İÇ HABERLER
okuma süresi: 8 dak.

Doğanın Genç Savunucuları: Ülkemiz için elimizden geleni yapmaya hazırız, aynı gayreti yetkililerden de bekliyoruz

Doğanın Genç Savunucuları: Ülkemiz için elimizden geleni yapmaya hazırız, aynı gayreti yetkililerden de bekliyoruz

Hala Sultan İlahiyat Koleji öğretmen ve öğrencilerinden, ‘Doğanın Genç Savunucuları’ kuraklıkla ilgili yaptıkları çalışmaları açıkladı. Savunucular, alanda yetkili kişilerin önlem almasını talep etti.

Yayın Tarihi: 10/05/24 15:13
okuma süresi: 8 dak.
Doğanın Genç Savunucuları: Ülkemiz için elimizden geleni yapmaya hazırız, aynı gayreti yetkililerden de bekliyoruz

Hala Sultan İlahiyat Koleji öğretmen ve öğrencileri 21. yüzyılın en önemli sorunlarından biri olan kuraklıkla ilgili çözüm önerileri sundu, yetkilileri önlem almaya çağırdı.

Doğanın savunucuları konuyla ilgili yaptıkları açıklamada, “Biz gençler olarak ülkemiz için elimizden geleni yapmaya hazırız, aynı gayreti yetkililerden de bekliyoruz” ifadelerini kullandı.

Öğretmen ve öğrencilerin açıklaması şöyle:

“Akdeniz’in Kuruyan İncisi

‘Bardağın dibindeki son damlalarımızı yeryüzüne çıkararak tarım yapmaya çalışmış oluyoruz.’

21. yüzyılın en temel sorunlarından biri kuraklıktır.
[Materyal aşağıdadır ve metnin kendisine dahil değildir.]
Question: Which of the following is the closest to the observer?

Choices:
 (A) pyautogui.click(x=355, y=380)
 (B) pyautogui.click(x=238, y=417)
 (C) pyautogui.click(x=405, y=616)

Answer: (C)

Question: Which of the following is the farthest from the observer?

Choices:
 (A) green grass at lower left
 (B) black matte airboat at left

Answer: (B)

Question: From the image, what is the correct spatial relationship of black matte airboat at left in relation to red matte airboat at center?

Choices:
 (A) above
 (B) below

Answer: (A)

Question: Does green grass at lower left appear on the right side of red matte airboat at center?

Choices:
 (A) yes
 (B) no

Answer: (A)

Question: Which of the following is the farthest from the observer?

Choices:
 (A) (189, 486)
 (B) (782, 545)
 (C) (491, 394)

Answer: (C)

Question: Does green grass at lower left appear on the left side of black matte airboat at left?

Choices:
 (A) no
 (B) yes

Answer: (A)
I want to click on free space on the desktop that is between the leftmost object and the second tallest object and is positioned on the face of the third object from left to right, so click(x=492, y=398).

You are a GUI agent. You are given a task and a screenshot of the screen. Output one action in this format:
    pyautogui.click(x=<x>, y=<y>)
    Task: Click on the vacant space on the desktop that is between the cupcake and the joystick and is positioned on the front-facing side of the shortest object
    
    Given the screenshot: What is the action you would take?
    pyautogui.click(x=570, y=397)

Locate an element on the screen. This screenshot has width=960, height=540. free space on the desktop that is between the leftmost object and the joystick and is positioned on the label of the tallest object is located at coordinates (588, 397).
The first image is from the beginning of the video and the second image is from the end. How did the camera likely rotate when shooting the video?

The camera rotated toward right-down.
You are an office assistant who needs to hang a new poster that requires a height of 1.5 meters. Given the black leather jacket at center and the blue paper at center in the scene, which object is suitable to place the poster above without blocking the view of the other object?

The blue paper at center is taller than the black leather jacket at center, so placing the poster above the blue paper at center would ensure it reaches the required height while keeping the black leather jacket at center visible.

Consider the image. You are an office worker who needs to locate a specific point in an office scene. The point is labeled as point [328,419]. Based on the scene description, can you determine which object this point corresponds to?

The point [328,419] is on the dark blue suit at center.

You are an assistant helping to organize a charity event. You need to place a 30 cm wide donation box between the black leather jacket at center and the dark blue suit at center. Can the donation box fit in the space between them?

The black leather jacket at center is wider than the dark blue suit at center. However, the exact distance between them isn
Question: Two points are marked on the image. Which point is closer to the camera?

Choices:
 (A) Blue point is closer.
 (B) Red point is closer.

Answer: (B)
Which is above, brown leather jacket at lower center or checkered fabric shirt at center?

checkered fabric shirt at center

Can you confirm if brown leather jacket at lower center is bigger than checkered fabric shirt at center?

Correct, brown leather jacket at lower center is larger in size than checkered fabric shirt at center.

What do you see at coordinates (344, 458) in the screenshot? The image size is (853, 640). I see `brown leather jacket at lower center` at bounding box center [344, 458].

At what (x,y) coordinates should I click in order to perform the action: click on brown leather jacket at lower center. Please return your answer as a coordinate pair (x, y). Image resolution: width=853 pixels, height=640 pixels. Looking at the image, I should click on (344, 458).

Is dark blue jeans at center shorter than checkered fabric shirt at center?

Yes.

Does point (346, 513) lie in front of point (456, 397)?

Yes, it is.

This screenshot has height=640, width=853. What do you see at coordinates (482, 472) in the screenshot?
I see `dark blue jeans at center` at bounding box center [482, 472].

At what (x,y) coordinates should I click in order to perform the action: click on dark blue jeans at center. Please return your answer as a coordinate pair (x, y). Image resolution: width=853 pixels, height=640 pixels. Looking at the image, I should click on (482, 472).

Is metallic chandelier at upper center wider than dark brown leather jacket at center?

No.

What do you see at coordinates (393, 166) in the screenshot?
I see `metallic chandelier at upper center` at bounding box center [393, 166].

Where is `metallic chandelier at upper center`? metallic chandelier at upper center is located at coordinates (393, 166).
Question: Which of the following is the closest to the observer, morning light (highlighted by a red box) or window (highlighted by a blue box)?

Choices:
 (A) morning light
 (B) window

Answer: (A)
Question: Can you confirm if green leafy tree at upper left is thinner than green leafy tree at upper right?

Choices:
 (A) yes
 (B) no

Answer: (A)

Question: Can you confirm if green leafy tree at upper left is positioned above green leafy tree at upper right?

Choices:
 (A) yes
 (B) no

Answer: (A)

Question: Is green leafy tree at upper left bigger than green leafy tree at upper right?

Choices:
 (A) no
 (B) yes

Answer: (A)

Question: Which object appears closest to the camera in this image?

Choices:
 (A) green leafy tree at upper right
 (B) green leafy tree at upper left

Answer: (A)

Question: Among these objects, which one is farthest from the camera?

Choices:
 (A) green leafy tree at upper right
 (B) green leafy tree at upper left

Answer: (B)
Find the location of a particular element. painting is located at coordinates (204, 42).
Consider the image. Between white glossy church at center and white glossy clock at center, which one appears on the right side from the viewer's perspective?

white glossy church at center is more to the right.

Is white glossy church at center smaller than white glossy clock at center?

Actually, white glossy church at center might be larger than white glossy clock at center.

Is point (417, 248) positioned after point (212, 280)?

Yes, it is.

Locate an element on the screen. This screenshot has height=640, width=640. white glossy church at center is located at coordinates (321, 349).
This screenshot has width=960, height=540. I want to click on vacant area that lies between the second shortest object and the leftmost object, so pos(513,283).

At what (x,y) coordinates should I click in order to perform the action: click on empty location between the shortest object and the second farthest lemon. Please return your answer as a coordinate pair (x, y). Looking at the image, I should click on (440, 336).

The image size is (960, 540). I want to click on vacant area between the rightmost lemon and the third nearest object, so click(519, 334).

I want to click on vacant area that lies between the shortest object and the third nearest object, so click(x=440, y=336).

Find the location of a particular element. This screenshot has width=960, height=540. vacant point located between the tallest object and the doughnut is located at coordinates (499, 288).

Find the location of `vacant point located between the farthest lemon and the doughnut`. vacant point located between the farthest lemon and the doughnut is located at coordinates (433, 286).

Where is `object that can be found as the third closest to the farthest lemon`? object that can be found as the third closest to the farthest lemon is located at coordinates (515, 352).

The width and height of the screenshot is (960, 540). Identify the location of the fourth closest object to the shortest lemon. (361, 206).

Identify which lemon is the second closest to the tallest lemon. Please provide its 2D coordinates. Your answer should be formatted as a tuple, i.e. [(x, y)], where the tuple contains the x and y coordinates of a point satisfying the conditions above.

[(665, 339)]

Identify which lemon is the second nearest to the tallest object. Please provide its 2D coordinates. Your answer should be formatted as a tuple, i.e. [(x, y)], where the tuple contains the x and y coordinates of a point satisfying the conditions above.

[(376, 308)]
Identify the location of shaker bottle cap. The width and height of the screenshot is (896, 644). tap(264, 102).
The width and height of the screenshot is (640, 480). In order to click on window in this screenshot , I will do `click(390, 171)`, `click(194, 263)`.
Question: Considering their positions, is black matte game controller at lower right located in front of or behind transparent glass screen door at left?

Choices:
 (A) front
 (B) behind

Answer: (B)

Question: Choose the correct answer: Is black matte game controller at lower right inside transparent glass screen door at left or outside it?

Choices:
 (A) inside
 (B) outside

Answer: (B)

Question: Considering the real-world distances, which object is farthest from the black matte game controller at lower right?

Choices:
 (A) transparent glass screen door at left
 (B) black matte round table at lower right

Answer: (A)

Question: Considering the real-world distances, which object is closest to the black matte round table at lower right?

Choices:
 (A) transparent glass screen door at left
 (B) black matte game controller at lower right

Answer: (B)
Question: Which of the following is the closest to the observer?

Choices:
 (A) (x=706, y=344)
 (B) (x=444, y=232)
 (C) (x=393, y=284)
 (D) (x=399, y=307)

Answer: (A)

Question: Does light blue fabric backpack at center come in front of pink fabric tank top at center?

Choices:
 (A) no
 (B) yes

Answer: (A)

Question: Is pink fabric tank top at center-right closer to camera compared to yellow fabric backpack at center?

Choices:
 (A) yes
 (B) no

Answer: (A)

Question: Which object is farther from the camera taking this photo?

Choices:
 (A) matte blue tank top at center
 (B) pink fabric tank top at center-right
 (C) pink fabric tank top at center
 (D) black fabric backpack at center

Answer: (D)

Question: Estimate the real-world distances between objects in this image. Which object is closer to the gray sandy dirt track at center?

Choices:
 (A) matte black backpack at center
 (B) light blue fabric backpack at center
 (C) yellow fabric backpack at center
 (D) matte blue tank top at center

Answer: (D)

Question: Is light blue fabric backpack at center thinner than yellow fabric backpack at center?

Bizler de ülkemizdeki kötü yönetim şartları, halkın bilinçsizliği gibi pek çok etmenden dolayı kuraklığın pençesindeyiz.

Endüstriyel faaliyetler, fosil yakıt kullanımı, altyapıya gerekli önemin gösterilmemesi, kontrolsüz nüfus artışı ve ormanların yok edilmesi atmosferdeki sera gazlarının normal değerlerinden fazla olmasına neden olarak küresel ısınma sorununu gündeme getirmektedir.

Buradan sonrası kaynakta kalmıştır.